3. Tujuan Hukum Secara Modern
Seiring dengan perkembangan ekonomi dalam
masyarakat, semakin terasa akan adanya perlindungan hukum untuk kegiatan yang
terkait ekonomi, yaitu:
a.
Tujuan
Penyingkiran Pembatasan Kegiatan Ekonomi yang Bebas:
Hukum
ditujukan untuk menyingkirkan pembatasan terhadap kegiatan ekonomi yang bebas,
yang bertumpuk-tumpuk selama jaman pertengahan sebagai insiden dari sistem
kewajiban di dalam hubungan antar manusia dan sebagai pengucapan dari gagasan
tentang penetapan orang di tempatnya
masing-masing di dalam suatu masyarakat yang statis.
b.
Tujuan
Konstruktif:
Tujuan ini berkembang
pada saat hukum dagang memberikan efek kepada apa yang dilakukan orang menurut
kehendaknya, yang menilik niat bukan bentuknya, yang menafsirkan keamanan umum
sebagai keamanan bagi transaksi dan mencoba melaksanakan kemauan tiap orang
untuk menciptakan akibat hukum.
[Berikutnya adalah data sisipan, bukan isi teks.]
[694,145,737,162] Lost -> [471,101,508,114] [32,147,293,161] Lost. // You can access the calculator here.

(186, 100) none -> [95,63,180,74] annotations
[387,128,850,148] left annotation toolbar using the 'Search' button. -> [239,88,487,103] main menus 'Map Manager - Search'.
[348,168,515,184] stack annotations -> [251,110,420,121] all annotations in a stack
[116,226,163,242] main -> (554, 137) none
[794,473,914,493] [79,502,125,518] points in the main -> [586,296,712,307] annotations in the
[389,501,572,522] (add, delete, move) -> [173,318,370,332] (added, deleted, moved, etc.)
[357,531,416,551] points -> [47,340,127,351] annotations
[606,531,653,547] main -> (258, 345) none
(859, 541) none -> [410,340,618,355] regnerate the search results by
Tujuan konstruktif ini dikembangkan dari hukum
Romawi dan kebiasaan saudagar dengan perantaraan teori hukum mengenai hukum
alam.
c.
Menjaga
Kestabilan:
Pada akhir
abad ke-19, timbul pandangan hukum adalah keburukan, karena pada hakekatnya
hukum mengekang kebebasan orang, sehingga para sarjana hukum dan pembuat
undang-undang dengan senang hati membiarkan masyarakat melakukan kemauannya
untuk mencapai kesenangannya maupun kesengsaraannya. Oleh karena itu pada akhir
abad ke-19 gagasan hukum yang ada dipergunakan untuk mencapai kebebasan secara
maksimum.
3.
Latihan Soal
a. Ada berapa konsepsi hukum yang
dikemukakan oleh Roscoe Pound?
b. Sebut dan jelaskan secara singkat
keduabelas konsepsi hukum yang dikemukakan oleh Roscoe Pound!
c. Mengapa Roscoe Pound juga digolongkan
ke dalam tokoh aliran Utilitarianisme? Jelaskan!
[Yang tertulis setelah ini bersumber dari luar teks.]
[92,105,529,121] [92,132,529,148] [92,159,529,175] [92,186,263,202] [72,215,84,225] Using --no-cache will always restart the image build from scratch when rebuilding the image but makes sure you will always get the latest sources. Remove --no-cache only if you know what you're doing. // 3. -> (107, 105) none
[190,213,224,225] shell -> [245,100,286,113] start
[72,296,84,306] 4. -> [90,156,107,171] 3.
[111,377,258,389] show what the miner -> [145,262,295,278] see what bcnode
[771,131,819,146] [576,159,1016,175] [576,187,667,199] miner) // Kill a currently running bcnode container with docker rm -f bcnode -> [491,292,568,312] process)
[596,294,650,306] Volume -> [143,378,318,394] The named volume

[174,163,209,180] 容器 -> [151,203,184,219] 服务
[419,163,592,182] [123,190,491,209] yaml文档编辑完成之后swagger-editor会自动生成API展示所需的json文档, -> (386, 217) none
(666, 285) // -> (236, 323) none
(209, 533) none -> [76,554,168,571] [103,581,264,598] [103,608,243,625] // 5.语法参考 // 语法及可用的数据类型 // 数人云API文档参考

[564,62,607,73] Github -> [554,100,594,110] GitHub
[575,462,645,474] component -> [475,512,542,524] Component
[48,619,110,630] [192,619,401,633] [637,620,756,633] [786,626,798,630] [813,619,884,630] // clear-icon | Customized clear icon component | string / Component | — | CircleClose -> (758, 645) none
d. Di mana letak perbedaan tujuan hukum
yang tradisional dan yang modern?
DAFTAR PUSTAKA
Pound, Roscoe, Pengantar Filsafat Hukum, (Terj.)
Muhammad radjab, Penerbit Bhratara, Jakarta, 1996.
Darmodiharjo, Darji &
Shidarta, Pokok-Pokok Filsafat Hukum,
Apa dan Bagaimana Filsafat Hukum Indonesia, Penerbit PT. Gramedia Pustaka
Utama, Jakarta, 1995.
[1] Roscoe
Pound, Pengantar Filsafat Hukum,
(Terj.) Muhammad radjab, Penerbit Bhratara, Jakarta , 1996, halaman 28-32.
[2] Darji
Darmodiharjo & Shidarta, Pokok-Pokok
Filsafat Hukum, Apa dan Bagaimana Filsafat Hukum Indonesia, Penerbit PT.
Gramedia Pustaka Utama, Jakarta, 1995, halaman 129-130.